Ele abria os olhos lentamente, preguiçoso. Antes de qualquer pensamento se passar por sua mente, suas orbes prateadas foram de encontro do pequeno anjo que dormia em seu abraço. Seus suspiros leves, recheados de inocência, eram capazes de manter em paz o coração de um ser que já matou tantas vezes sem dó.

Tão pequena e tão frágil, parecia que se quebraria ao menor toque das mãos tão rígidas pelo manejo de espadas. O tempo todo ele acreditava que a pequena criatura tratava-se realmente de um anjo em toda sua pureza cujas asas quebradas a fizeram cair em seu encontro; se não houvesse comprovado com o próprio corpo, poderia pensar que ela de fato não possuía um gênero. Mas o fez.

Sorrindo sereno, ele levou uma das mãos ao rosto da pequena arroxeada adormecida, acariciando a face infantil com as costas da mão. Lembrava-se dos feitos da noite anterior, de tomar parte da pureza daquele anjo; sentia-se quase como um demônio.

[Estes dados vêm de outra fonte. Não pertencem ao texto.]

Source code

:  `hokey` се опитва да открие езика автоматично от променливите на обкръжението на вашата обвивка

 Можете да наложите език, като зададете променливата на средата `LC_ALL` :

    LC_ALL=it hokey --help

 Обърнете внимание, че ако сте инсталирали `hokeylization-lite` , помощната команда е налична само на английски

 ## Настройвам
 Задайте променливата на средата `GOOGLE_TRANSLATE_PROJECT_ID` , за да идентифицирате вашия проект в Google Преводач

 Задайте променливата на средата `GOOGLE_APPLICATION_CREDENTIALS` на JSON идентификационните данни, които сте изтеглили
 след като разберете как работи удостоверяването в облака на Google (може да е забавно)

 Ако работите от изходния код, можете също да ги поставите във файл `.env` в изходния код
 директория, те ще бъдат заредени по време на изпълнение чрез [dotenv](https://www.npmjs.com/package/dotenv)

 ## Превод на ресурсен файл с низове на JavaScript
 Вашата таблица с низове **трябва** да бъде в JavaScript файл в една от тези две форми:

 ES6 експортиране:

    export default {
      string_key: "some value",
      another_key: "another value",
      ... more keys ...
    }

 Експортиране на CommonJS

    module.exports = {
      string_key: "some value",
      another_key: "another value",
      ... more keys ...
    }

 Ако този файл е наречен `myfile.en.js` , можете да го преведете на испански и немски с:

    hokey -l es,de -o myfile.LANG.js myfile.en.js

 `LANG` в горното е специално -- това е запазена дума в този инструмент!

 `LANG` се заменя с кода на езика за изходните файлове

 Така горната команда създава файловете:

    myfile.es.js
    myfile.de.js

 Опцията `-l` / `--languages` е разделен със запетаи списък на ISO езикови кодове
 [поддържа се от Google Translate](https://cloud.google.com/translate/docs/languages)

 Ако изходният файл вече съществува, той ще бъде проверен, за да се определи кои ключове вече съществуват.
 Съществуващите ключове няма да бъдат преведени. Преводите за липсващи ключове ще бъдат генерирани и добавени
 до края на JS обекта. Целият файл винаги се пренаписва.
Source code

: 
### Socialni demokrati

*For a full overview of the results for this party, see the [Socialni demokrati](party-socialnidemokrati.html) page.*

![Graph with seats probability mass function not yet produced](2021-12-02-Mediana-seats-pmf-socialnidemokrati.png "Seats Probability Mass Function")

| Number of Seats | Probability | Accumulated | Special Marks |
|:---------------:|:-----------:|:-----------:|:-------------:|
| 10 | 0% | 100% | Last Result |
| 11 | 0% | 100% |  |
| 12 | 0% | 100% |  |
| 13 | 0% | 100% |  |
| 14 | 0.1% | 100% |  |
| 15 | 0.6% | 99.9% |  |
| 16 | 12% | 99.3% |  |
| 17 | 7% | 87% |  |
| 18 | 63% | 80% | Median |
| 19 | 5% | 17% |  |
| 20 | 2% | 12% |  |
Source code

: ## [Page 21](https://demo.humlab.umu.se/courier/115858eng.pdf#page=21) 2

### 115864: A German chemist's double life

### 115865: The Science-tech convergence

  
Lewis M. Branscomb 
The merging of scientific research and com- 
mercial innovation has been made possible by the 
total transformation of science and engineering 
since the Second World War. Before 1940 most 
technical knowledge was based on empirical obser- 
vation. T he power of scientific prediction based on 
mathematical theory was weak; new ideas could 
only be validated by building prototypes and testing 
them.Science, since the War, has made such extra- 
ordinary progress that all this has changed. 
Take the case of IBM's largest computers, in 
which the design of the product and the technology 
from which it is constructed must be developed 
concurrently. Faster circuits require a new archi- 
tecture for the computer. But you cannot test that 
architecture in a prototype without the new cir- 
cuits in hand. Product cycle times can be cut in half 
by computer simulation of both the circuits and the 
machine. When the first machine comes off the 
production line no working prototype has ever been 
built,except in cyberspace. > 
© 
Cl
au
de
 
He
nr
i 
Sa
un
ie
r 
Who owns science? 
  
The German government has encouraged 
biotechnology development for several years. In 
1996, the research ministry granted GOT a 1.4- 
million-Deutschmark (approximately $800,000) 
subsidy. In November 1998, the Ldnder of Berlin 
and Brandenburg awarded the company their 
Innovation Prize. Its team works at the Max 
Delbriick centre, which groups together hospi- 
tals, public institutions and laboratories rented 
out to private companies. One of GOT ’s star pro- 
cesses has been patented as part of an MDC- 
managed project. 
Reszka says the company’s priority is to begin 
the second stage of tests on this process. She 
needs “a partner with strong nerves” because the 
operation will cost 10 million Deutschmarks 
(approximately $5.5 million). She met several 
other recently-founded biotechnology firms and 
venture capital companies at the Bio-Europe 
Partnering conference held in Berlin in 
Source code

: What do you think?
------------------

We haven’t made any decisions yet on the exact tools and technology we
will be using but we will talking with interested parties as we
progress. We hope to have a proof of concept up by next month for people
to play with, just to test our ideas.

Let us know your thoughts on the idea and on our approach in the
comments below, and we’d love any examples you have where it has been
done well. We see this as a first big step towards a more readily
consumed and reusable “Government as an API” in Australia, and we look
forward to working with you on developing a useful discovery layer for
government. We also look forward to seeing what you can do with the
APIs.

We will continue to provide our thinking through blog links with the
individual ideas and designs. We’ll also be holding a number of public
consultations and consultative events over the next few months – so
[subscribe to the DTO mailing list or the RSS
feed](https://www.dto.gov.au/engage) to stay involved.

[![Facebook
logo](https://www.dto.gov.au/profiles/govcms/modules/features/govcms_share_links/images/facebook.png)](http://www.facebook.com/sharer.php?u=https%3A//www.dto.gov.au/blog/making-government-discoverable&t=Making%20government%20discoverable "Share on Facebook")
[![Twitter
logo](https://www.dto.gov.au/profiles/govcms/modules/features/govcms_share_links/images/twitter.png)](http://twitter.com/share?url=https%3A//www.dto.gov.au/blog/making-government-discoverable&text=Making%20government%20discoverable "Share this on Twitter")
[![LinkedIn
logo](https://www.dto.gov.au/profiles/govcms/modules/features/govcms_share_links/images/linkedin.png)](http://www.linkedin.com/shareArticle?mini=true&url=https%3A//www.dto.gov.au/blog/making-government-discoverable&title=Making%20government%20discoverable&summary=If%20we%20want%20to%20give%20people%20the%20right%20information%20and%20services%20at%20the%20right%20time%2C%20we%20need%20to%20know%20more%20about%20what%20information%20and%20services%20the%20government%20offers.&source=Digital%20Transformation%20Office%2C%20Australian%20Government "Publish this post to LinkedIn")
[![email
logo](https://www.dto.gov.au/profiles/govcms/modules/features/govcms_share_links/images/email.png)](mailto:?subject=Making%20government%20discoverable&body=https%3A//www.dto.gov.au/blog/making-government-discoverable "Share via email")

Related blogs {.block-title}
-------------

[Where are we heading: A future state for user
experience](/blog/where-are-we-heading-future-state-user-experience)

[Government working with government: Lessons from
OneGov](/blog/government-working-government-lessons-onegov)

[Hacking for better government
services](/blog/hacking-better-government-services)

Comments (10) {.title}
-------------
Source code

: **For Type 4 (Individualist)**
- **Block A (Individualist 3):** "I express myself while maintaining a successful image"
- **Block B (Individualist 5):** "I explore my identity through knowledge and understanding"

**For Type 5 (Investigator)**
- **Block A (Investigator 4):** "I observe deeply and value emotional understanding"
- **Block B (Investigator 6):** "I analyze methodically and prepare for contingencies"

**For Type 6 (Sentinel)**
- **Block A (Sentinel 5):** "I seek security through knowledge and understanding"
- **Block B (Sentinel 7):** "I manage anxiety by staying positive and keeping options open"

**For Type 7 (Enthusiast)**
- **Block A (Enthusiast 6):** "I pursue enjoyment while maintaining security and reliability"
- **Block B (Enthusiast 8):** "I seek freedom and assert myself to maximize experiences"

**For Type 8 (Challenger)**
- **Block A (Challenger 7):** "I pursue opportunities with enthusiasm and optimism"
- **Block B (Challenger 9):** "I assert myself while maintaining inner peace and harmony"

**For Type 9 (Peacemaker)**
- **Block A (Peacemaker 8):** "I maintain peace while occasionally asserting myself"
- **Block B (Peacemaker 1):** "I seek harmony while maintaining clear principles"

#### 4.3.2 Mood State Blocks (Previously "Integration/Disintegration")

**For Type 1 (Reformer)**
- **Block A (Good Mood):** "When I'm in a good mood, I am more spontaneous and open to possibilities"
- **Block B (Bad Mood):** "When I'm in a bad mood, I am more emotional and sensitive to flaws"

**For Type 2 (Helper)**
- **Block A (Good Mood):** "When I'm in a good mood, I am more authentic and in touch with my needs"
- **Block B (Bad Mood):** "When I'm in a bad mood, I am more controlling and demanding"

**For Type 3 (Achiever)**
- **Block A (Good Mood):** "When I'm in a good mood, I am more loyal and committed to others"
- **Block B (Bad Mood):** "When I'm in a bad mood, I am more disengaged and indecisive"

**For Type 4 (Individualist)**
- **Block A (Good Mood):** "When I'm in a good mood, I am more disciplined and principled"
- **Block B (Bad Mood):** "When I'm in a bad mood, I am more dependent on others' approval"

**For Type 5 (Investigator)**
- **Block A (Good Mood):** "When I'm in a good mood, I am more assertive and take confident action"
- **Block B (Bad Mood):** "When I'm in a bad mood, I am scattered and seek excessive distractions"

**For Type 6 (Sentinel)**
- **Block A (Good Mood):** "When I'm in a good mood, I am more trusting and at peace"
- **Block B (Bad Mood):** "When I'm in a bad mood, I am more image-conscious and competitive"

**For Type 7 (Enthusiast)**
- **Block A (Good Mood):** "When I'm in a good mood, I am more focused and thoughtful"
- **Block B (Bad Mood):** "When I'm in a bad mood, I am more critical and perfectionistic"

"Como pude fazer algo tão vil à você, pequena?"

Apesar de tudo, não estava arrependido, só pensativo. Ela era como uma joia preciosa lapidada na mais pura inocência e ele a corrompeu. Talvez não totalmente, talvez ela fosse capaz de se manter límpida mesmo com o corpo violado. Poderia continuar brilhando, mas não apagaria a marca que ele a fez.

Tratava-a com tanto carinho, um carinho que não sabia se já havia sentido por alguém antes em seus séculos de vida. O mais correto, em sua posição, seria ser como um pai para ela, mas a jovem nunca teve tal presença. Mesmo que ele agisse como tal, ela não saberia reconhecê-lo daquela forma.

"O que farei se acabar me apaixonando por ti?"

Pausou a carícia com as juntas do indicador e médio na parte mais fofa da bochecha dela, desejando tomar seus lábios abertos somente para dar passagem aos suspiros mais uma vez. E em todos seus anos, parecia finalmente ter descoberto um medo; temia aprofundar seus laços com aquela que certamente partiria antes dele. Não suportaria tudo aquilo de novo, já havia se ferido o bastante e achara ter aprendido a lição. Muito ingênuo de sua parte.

"Se ao menos eu pudesse te manter assim para sempre... Manter você com esse jeitinho bobo de menina, sem deixá-la amadurecer e perder sua essência..."

Por um segundo apenas, pensou em buscar conceder a vida eterna àquela pequena criatura que mal havia vivido. Não se demorou a descartar a ideia, sabia muito bem que ela não suportaria a pressão que vinha com a imortalidade. Isso a faria se tornar uma existência triste, fria, de longe o que queria preservar com seu "para sempre".

Ele teria, de um jeito ou de outro, se acomodar à efemeridade que seguia com a vida dela. Era o único jeito. Aprenderia mais uma vez que era impossível para ele ter esse tipo de laço. Um sorriso triste se moldou em seus lábios, qual só deixou nascer sem se importar porque não era assistido por ninguém.

"Agora sou eu que lhe pergunto: o que eu faço?"

Ela gemeu, como se pudesse compreende-lo, e se moveu para frente, escondendo o rosto corado em seu peito denudo. Ele só pode rir e abraçar as costas da cabeça lilás, afundando parte de seu rosto no nos cabelos bagunçados dela.

"Sim, eu entendo."

Respondeu, apenas. Aproveitaria enquanto pudesse, afinal, havia vindo feito isso durante todos esses séculos. Apenas temia que este final fosse diferente dos habituais. Temia sentir aquilo que abdicara em troco da eternidade e já nem se lembrava como era o sentir.

Temia que finalmente voltasse a experimentar a saudade, sentimento que corrói os seres humanos quase na mesma intensidade de uma fúria que não pode ser esvaecida.

Não queria mais pensar nisso, voltou a deixar a preguiça o consumir e ficar com a pequena, talvez amada, enquanto a efemeridade dela o permitisse.